>> Start Task inputs
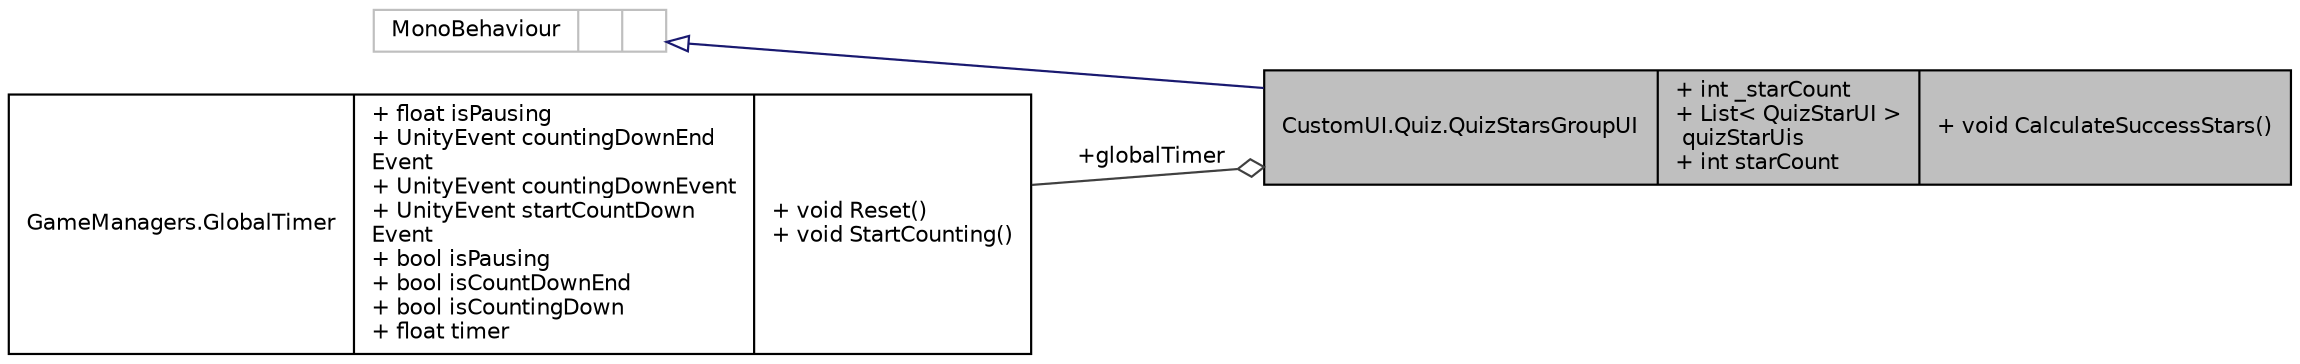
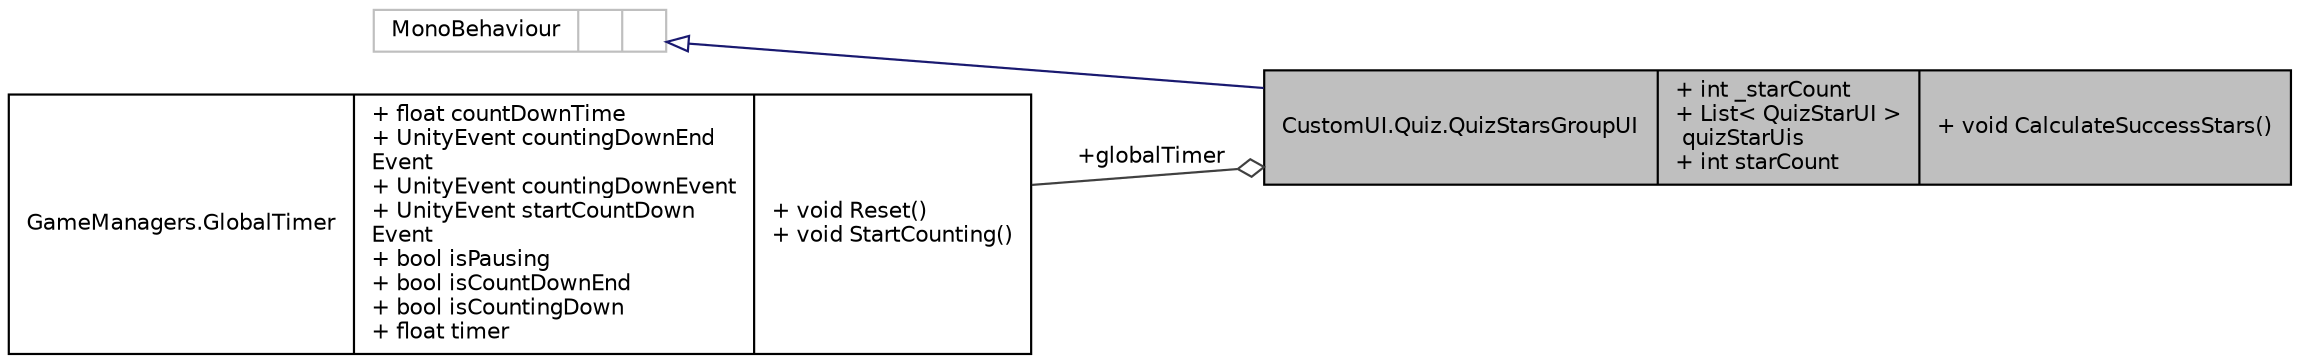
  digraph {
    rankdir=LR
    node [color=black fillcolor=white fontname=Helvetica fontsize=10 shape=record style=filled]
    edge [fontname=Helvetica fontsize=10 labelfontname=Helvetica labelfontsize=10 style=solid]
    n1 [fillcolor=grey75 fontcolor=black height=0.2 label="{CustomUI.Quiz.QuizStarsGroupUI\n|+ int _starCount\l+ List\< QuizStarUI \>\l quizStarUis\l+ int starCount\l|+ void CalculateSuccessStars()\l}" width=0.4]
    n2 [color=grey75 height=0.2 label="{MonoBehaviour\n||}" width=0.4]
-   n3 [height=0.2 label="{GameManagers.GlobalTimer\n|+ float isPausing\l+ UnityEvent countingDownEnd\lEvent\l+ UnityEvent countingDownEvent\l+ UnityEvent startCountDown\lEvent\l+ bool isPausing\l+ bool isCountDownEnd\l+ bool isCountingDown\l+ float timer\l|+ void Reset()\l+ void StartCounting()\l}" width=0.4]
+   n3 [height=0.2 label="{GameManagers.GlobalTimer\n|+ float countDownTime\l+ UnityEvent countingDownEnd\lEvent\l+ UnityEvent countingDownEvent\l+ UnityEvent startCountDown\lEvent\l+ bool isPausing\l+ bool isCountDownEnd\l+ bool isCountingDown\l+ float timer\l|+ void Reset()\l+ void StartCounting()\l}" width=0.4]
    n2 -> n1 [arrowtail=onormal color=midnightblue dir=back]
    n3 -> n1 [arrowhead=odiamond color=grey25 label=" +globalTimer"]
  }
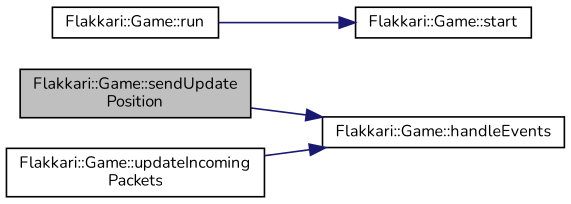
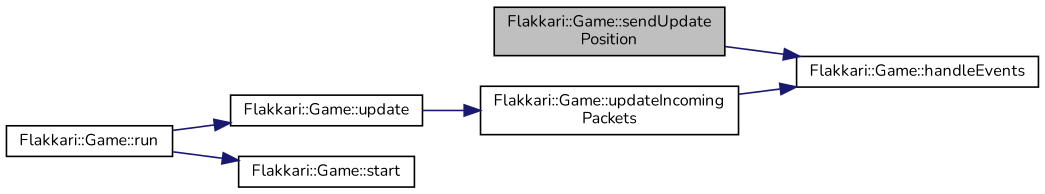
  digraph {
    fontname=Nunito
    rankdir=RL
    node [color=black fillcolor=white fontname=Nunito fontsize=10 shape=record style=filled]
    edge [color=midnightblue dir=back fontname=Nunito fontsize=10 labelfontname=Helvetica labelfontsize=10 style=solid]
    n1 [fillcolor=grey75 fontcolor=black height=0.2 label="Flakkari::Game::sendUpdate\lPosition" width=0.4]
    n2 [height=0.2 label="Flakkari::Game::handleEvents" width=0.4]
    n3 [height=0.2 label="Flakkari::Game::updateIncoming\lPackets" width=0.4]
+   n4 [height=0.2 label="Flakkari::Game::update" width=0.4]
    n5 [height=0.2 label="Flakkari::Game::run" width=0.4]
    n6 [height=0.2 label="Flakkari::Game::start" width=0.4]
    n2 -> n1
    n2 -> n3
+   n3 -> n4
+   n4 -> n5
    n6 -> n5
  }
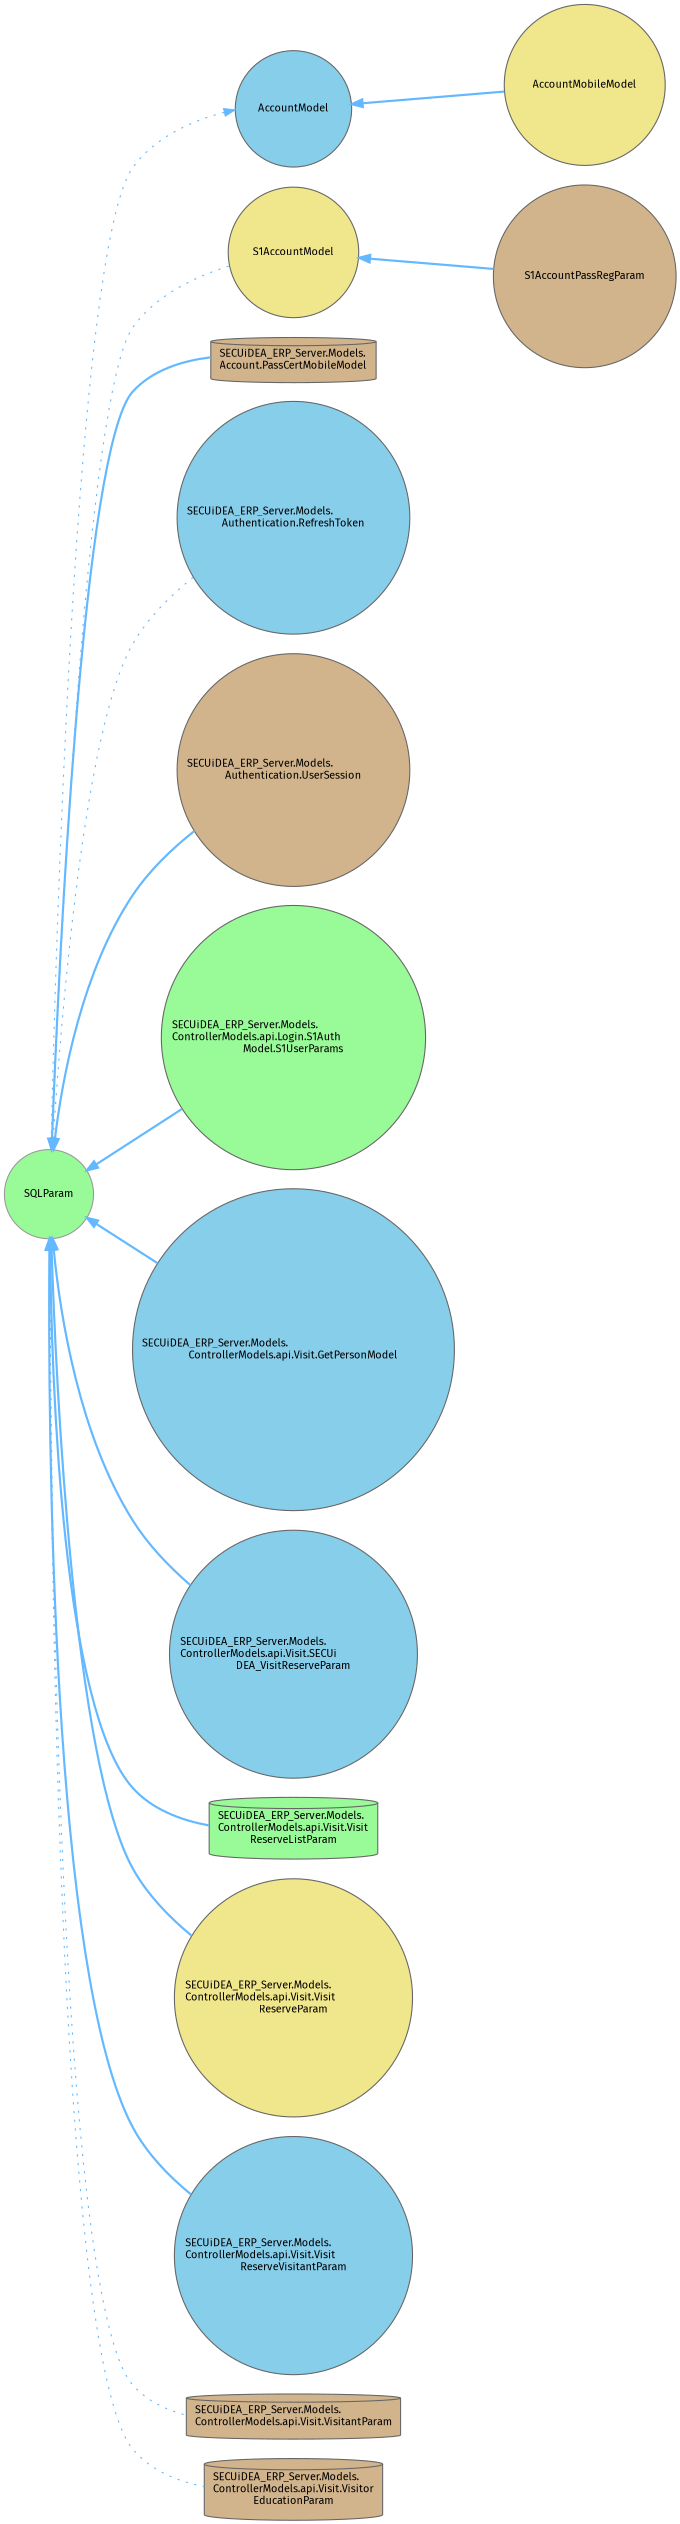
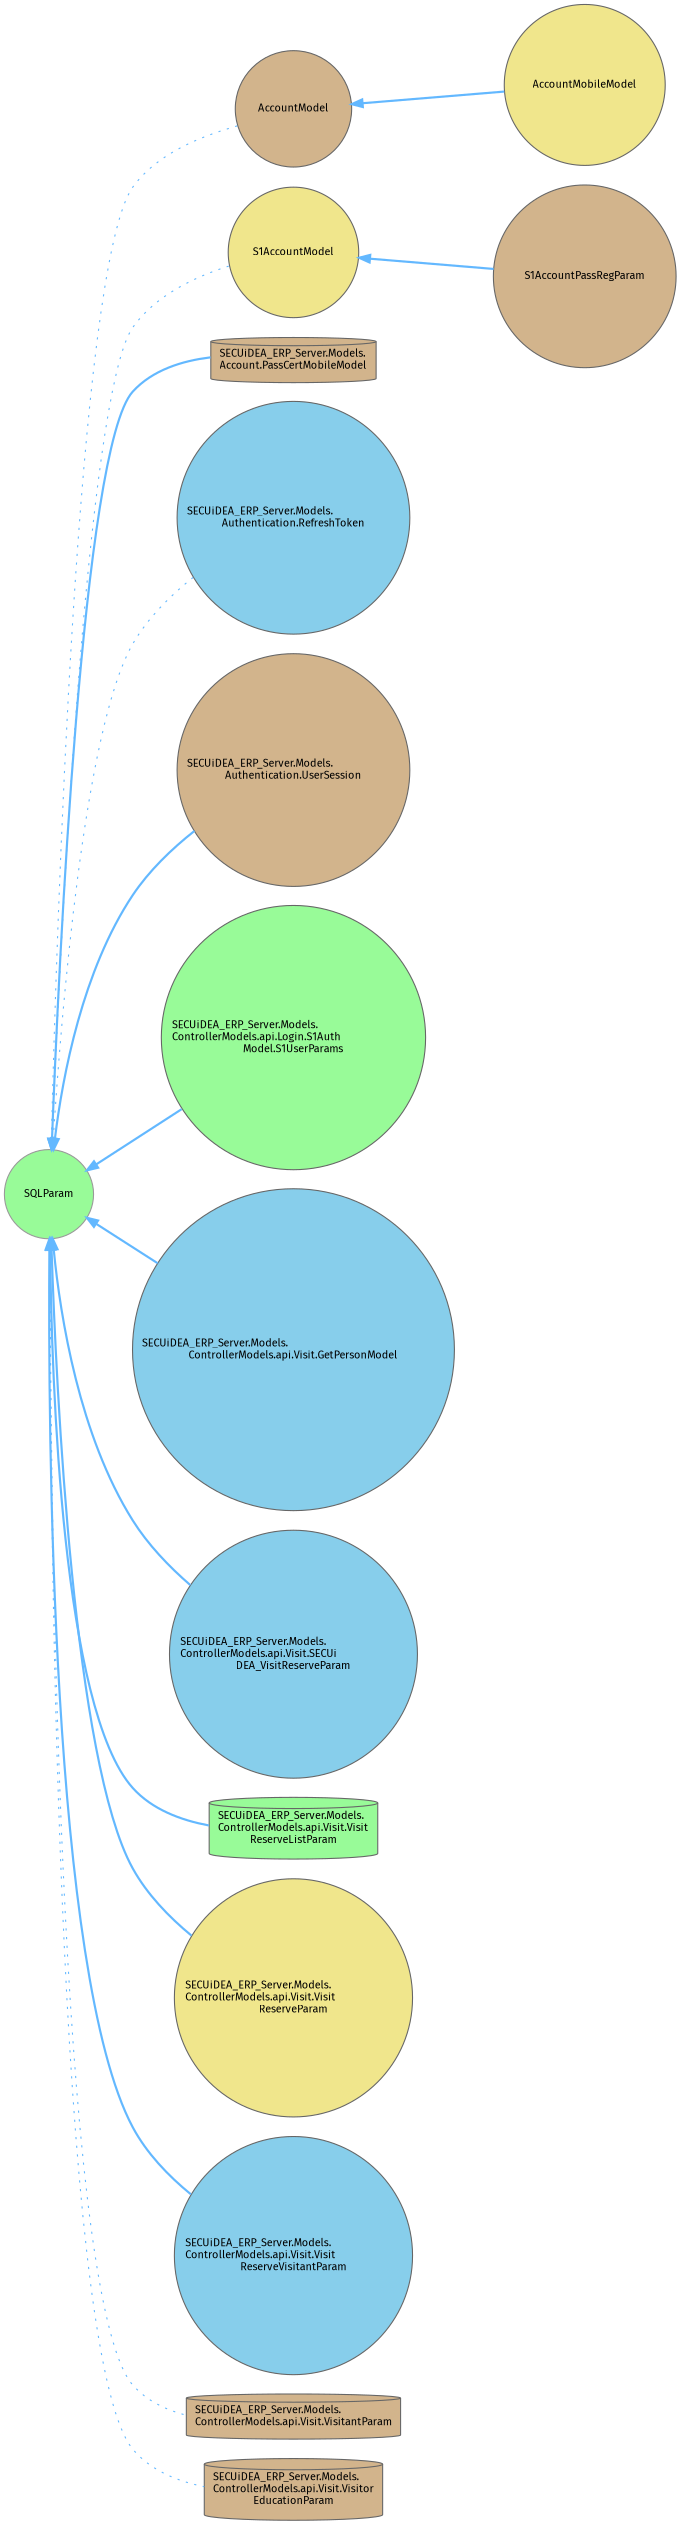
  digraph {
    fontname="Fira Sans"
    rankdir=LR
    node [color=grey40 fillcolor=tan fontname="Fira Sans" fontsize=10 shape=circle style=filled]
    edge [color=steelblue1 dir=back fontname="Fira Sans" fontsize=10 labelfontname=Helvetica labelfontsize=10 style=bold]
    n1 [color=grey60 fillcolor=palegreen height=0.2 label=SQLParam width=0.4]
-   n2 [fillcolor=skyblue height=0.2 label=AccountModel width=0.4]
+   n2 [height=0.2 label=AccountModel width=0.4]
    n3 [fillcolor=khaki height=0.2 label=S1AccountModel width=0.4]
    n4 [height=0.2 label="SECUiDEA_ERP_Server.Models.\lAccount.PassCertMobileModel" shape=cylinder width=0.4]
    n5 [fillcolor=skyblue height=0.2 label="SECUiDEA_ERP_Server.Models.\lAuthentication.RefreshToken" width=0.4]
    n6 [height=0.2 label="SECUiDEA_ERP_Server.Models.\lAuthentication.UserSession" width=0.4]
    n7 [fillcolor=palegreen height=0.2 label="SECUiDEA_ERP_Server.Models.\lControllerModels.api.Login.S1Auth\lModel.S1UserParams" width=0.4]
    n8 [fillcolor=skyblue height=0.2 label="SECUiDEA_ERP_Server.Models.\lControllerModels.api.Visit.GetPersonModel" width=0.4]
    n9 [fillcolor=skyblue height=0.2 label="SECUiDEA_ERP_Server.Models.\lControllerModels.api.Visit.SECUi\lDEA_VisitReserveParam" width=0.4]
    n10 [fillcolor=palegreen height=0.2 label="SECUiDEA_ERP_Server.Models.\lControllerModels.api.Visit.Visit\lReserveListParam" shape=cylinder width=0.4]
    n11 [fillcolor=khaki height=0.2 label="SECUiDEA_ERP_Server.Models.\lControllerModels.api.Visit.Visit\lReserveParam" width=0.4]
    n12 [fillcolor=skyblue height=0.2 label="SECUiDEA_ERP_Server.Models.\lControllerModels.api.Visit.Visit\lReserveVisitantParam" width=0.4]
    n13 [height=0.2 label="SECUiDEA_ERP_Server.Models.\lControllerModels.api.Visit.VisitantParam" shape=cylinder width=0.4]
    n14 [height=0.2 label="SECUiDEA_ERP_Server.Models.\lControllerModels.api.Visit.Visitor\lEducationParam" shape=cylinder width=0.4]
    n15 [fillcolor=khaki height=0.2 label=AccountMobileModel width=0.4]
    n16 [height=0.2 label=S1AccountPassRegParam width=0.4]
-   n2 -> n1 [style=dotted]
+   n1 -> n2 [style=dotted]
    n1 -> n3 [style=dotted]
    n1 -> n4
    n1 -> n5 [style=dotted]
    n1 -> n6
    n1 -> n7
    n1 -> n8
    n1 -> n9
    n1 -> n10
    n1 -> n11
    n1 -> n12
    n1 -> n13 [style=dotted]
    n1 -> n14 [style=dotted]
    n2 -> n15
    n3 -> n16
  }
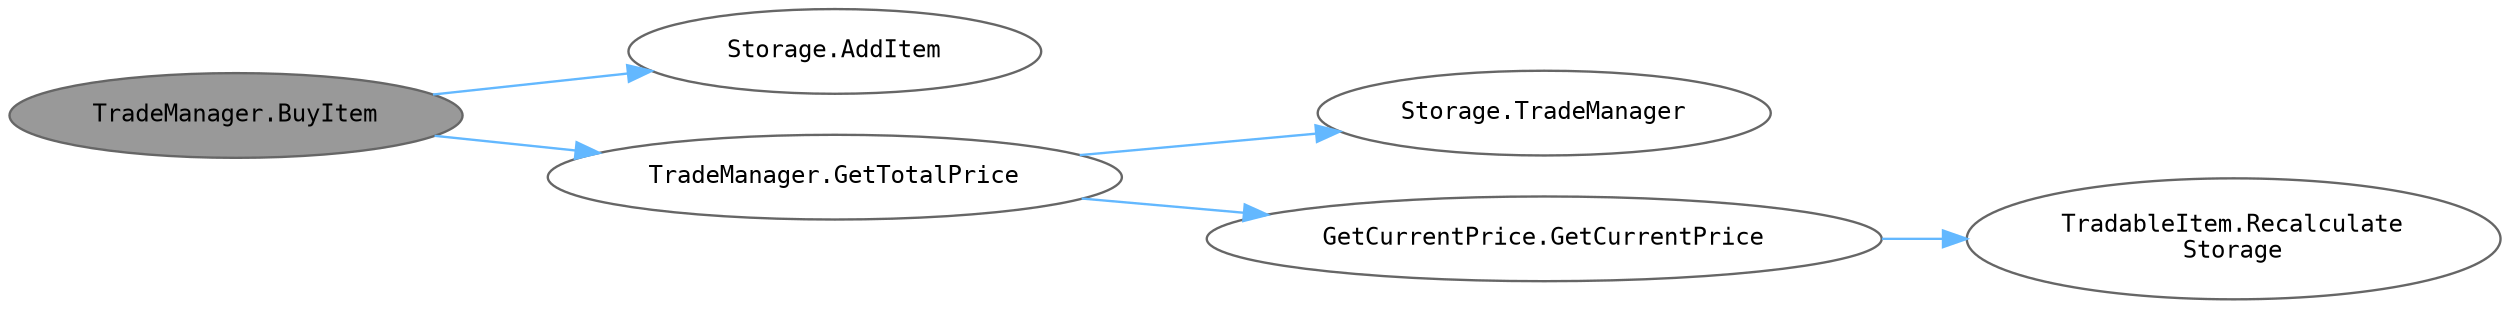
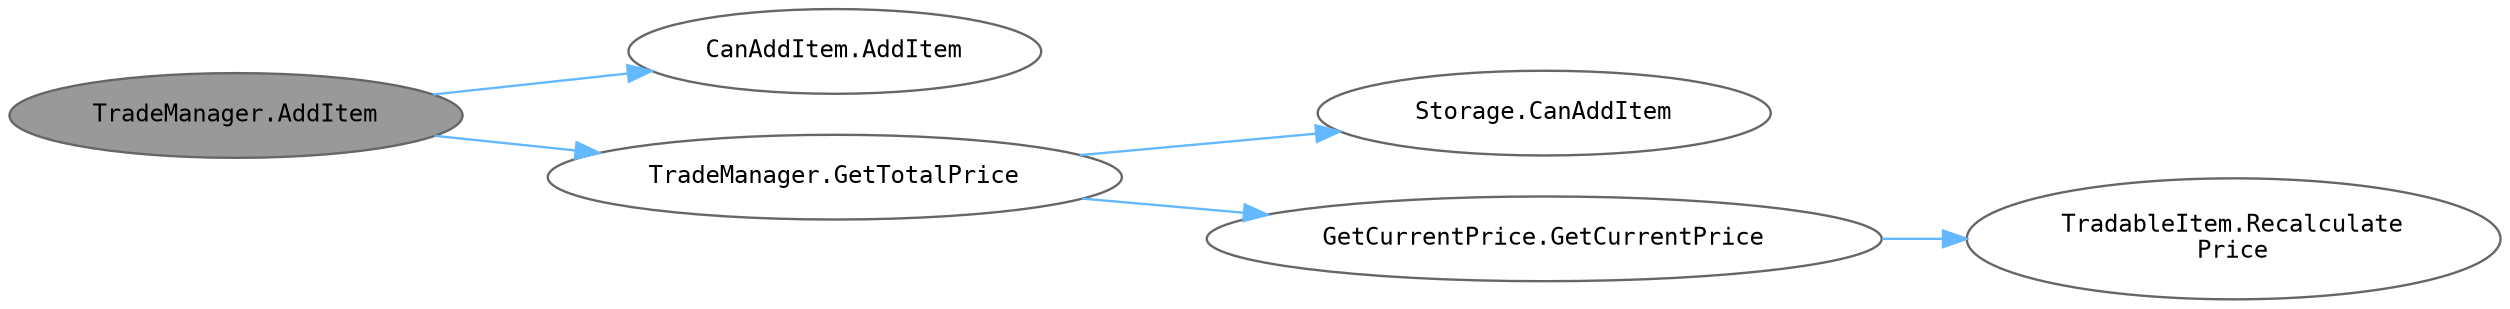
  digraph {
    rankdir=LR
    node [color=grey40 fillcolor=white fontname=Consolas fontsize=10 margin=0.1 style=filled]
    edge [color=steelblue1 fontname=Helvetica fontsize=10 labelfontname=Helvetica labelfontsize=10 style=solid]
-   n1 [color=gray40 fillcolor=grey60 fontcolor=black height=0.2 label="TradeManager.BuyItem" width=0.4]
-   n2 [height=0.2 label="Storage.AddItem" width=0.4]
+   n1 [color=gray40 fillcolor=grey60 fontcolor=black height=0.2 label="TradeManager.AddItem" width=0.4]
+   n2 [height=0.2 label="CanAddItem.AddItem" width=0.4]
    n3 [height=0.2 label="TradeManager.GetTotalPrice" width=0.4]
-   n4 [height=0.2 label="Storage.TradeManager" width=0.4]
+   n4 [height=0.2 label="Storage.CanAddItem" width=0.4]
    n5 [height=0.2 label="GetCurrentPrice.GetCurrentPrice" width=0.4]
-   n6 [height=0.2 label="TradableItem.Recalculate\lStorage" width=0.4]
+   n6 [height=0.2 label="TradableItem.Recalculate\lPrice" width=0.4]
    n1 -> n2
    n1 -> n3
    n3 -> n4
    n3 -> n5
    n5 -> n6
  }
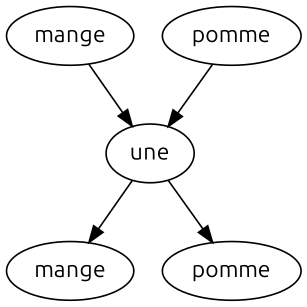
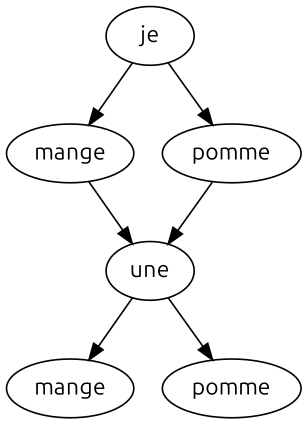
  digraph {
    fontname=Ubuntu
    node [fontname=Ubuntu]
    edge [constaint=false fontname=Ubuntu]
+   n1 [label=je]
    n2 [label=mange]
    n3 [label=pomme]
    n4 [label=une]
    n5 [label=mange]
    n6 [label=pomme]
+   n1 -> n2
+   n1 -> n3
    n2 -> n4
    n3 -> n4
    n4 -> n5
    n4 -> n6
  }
>> End Task inputs
*Request*
Convert the stretch of lines from the start through the one containing "edge [fontname=Helvetica fontsize=10" into a Markdown table with the columns Row and Text, giving each line a row number and skipping blank lines. Leave the pictures out.

*Result for this exercise*
| Row | Text |
|---|---|
| 1 |   digraph { |
| 2 |     rankdir=LR |
| 3 |     node [color=black fillcolor=white fontname=Helvetica fontsize=10 shape=record style=filled] |
| 4 |     edge [fontname=Helvetica fontsize=10 labelfontname=Helvetica labelfontsize=10 style=solid] |